Таковы были учителя. Их так много, они так уверенно поделили между собою царство литературы — эпический пафос, сферу идеального, воображение, наблюдение и реальность, — что, казалось бы, невозможно проложить рядом с их торными дорогами новые тропы. Казалось бы, роман дал уже все, что мог дать. Романисты неизбежно будут повторяться. И действительно, появилась тьма подражателей; даже на том поле, которое вспахал и удобрил Бальзак, ни один писатель не в силах был отвоевать себе кусочек земли и собирать с него урожай по своему усмотрению. И вот в час, когда угасли надежды на обновление, вдруг появилась группа непредвиденно оригинальных романистов, и творчество их стало цветом нашей литературы последнего двадцатилетия. Вне всякого сомнения, писатели эти — детища названных выше авторов. Они происходят непосредственно от Бальзака, от которого переняли его орудие — анализ; с другой стороны, у Виктора Гюго они заимствовали совершенно новое чувство цвета. Если бы не существовало их предшественников, они, возможно, и не родились бы вовсе; они — необходимое продолжение. Но вместе с тем они — цветение дерева, которое считалось зачахнувшим, но сохранило на самой верхушке почки и бутоны. И теперь плоды его приобрели особенную сладость. Это не те худосочные, жалкие плоды, что вызревают не в срок; наоборот, их окраска, аромат и вкус стали словно бы еще тоньше. Пред этим чудом произрастания кажутся ныне обоснованными все надежды.
Романисты, которых я имею в виду, составляют небольшую, тесную группу. Я не хочу сравнивать их друг с другом. Достаточно отметить, что им удалось, в обстановке глубокого упадка, сохранить жизнь французскому роману. Их называют реалистами, натуралистами, аналитиками, физиологами — хотя ни один из этих терминов не определяет с достаточной полнотой их литературный метод; тем более что каждый из этих писателей имеет свое особое лицо. Впрочем, в данный момент я намереваюсь выделить из указанной группы только гг. Гонкуров, изучить их отдельно от других писателей и на их частном примере показать состояние нашей литературы в целом.

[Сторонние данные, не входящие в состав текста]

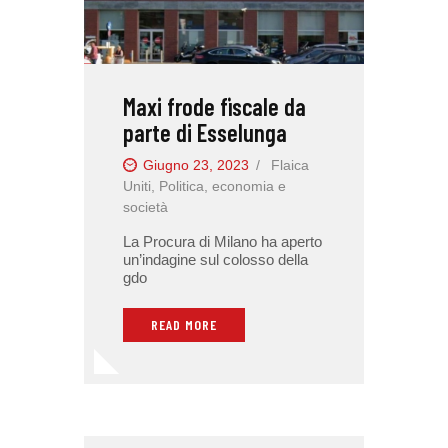
Maxi frode fiscale da
parte di Esselunga
Giugno 23, 2023
Flaica
Uniti
,
Politica, economia e
società
La Procura di Milano ha aperto
un’indagine sul colosso della
gdo
READ MORE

Господа Гонкуры привнесли в роман новое ощущение натуры. Это их отличительная черта. Они чувствуют иначе, чем чувствовали до них. Нервы их обладают крайней восприимчивостью, удесятеряющей силу малейшего впечатления. Все увиденное они перелагают в живопись, в музыку, трепетную, переливающуюся красками, полную своей собственной жизни. Пейзаж у них перестал быть описанием; из слов рождаются зримые предметы, все как бы перестраивается. Их строки непрестанно перекликаются между собой, и перед читателем, словно мираж, возникает новая действительность, сотканная из образов. Сама реальная действительность оказывается превзойденной; страстность писателей наполняет ее лихорадочным трепетом искусства. Они передают правде жизни частицу своего нервного возбуждения. От скрытой вибрации малейшие детали словно оживают. Страницы романа становятся одушевленными существами, изнемогающими от избытка жизни. Так, искусство литературного письма транспонируется: романисты словно держат в руке кисть, резец или же играют на некоем музыкальном инструменте. Их цель уже не повествование, не последовательное изложение мыслей и фактов; показывая читателю любой предмет, они стремятся передать неповторимые очертания этого предмета, его цвет, аромат — всю совокупность его бытия. В результате — удивительное волшебство, неведомая нам доселе впечатляющая сила; метод Гонкуров приближается к методу зрелищного искусства, они делают мир зримым, они позволяют нам почти что осязать материальные образы своего повествования. Словно двое ясновидящих рассказывают нам об одушевленной, трепещущей жизнью природе, где камни могут чувствовать, как живые существа, а персонажи передают и печали и радости земным просторам. Все творчество Гонкуров становится сплошным неврозом. Это неподдельная правда жизни, пережитая и преломленная художниками, которые больны своим искусством.